• AIM:
Continue the lesson on graphing weekly gaming hours, starting right after its final sentence.

• SOURCE TEXT:
Graphing the numbers hours you and your spend gaming

### Vocabulary

• Stem-and-Leaf Plot
• Histogram
• Range
• Frequency distribution table
• Bins

### Student Exploration

#### How many hours do you and your friends spend gaming?

“Call of Duty: Black Ops” players have killed the equivalent of nine times the world’s population.

A recent article by msnb.com Tech reported that “Call of Duty: Black Ops” players have killed the equivalent of nine times the world’s population and played for the duration of 161 times that of World War II. See the following article for more information, http://www.ingame.msnbc.msn.com/technology/ingame/call-duty-players-have-killed-world-nine-times-125299.

And it is not just “Call of Duty: Black Ops” gamers that are busy killing, “Halo” players have killed each other 136,128,511,043 times and for 2,060,196,113 hours. According to the following report, http://www.bungie.net/stats/reach/online.aspx.

A Xbox videogame controller.

How do you and your friends measure up? How much time do you spend gaming? Survey twenty of your gamer friends and ask them the number of hours per week that they normally spend playing video games$^*$. Record the data from your survey and then present it in three forms.

1. Present the data from your video game survey in a stem-and-leaf plot.
2. Present the data from your video game survey in a histogram graph.
3. Create a histogram on your TI-83 calculator.

$^*$ If you and your friends do not play video games, then do this same activity for a hobby of interest to you.

### Extension Investigation

Nintendo videogame controller.

Need help graphing? Follow the steps in #4 for the stem-and-leaf plot, #5 for the histogram, and #6 for the calculator-generated histogram.

The graphs will depend on the survey results for each student. Below are examples of the graphs that students could produce. The data set used for the example is: 4, 10, 15, 20, 7, 17, 9, 2, 3, 10, 11, 25, 30, 5, 3, 12, 8, 15, 6, and 16.

• RECORDED INFORMATION:
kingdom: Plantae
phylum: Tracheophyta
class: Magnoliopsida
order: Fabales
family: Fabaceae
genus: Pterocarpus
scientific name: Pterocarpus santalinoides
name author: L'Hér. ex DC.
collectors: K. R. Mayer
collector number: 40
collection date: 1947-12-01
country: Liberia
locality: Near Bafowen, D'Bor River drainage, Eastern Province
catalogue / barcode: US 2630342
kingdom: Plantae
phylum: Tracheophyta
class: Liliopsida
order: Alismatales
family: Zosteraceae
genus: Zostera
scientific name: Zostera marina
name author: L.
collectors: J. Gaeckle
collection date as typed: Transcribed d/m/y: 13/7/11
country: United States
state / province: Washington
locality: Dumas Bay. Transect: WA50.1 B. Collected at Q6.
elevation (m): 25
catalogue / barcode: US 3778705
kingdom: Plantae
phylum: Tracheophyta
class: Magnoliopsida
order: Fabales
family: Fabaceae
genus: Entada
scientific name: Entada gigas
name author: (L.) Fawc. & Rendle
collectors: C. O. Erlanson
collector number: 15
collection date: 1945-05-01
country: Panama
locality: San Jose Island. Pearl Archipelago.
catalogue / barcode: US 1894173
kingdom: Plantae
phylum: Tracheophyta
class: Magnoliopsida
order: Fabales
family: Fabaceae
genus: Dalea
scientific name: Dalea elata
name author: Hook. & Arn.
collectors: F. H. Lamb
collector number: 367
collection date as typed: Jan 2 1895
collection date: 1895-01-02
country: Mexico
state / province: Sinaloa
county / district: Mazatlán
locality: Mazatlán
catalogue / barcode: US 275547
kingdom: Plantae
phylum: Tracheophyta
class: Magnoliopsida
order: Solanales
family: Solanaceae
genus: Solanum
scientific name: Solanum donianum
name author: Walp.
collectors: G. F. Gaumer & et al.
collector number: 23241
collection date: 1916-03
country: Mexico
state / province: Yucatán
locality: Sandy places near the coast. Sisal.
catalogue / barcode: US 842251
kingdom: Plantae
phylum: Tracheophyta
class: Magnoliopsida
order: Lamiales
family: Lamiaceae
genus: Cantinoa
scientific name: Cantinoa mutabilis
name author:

• WRITTEN RESPONSE:
4. For the stem-and-leaf plot, examine the data from your survey. Then set up the stem for your stem-and-leaf plot. Your stem need to be arranged vertically from the tens digit of your smallest value through the tens digit of your largest value (this might be a hundreds digit if your friends are serious gamers). After you set up the stem, then make the leaves! Write the leaves horizontally on the right of its stem. For more in-depth instructions revisit the “read” tab for “Stem-and-Leaf Plots.”
For the data set above here is the corresponding stem-and-leaf plot.
$\begin{array}{|c|c c c c c c c c c} 0 & 2 & 3 & 3 & 4 & 5 & 7 & 8 & 9 \\1&0 & 0 & 1 & 2 & 5 & 5 & 6 & 7\\2&0 & 5\\3&0\end{array}$
5. For the histogram, examine the data from your survey. Then create a frequency distribution table where you put the data in bins. A histogram should have 5 to 10 bins to make it the most meaningful. Find the range of your survey data and then divide the range by the number of bins. Then make your frequency table. Once you have made a distribution table, use it to construct the histogram. For more in-depth instructions revisit the “read” tab for “Histograms.”
The range is 27, as the minimum value is 3 and the maximum value is 30. I want to have 6 bins, so I divide 27 by 6, making each bin worth 4.5. This makes each have the following frequency.
$[3-7.5) = 7, [7.5-12) = 5, [12-16.5) = 4, [16.5-21) = 2, [21-25.5) = 1$, and $[25.5-30) = 1$.
You do not need to have six bins, you can have anywhere from 5 to 10 bins, and changing the number of bins will change the frequency of each bin and consequently the histogram.

6. For step-by-step instructions on how to create a histogram on a TI-83 calculator, revisit the “read” tab for “Applications of Histograms.”
The histogram on a calculator will correspond with the graph above.

Answer the following questions.

7.Compare your stem-and-leaf plot and histogram. How are they alike? How are they different? Explain.
For this example the stem-and-leaf plots and histogram are both strongly left skewed. You can see this as the stem for 0 and 1 contain the majority of the data for the survey and in the histogram the first bar has the highest frequency, the second bar has the second highest frequency and the third bar has the third highest frequency. They are different because the “bins” for the histogram and the stem-and-leaf plots are different. The stem-and-leaf plot has bins that coordinate with the zeros, tens, twenties, and thirds. Whereas the bins for the histogram go by 4.5, which causes the frequency to be more spread out in the histogram than the stem-and-leaf plot.
8.Describe the distribution of data in your histogram. Is it symmetrical? Right-skewed? Left-skewed? What about the data causes this type of distribution?
The distribution is left skewed as most of the people surveyed play for less than twenty hours each week and there are only three people who played for twenty hours or more.
9. What advantages do histograms have over stem-and-leaf plots? Explain.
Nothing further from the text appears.